- Opening Delimiter -
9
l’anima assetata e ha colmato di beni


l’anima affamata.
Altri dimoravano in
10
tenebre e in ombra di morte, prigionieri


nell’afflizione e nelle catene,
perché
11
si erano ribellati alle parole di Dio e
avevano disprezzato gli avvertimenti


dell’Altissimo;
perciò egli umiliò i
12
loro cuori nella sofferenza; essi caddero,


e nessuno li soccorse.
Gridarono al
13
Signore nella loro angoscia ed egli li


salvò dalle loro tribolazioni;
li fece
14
- Closing Delimiter -
- Opening Delimiter -
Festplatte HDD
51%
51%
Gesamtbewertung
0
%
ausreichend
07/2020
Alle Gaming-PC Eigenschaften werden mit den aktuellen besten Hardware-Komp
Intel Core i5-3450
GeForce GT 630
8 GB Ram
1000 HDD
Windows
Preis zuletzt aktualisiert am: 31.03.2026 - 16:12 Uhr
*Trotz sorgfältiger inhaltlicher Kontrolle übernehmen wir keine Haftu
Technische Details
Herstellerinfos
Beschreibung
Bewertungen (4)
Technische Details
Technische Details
- Closing Delimiter -
◆ What you should do ◆
Filter the records above, copying every line that contains the string "nella". Case counts.

◆ Solution to this problem ◆
loro cuori nella sofferenza; essi caddero,
Signore nella loro angoscia ed egli li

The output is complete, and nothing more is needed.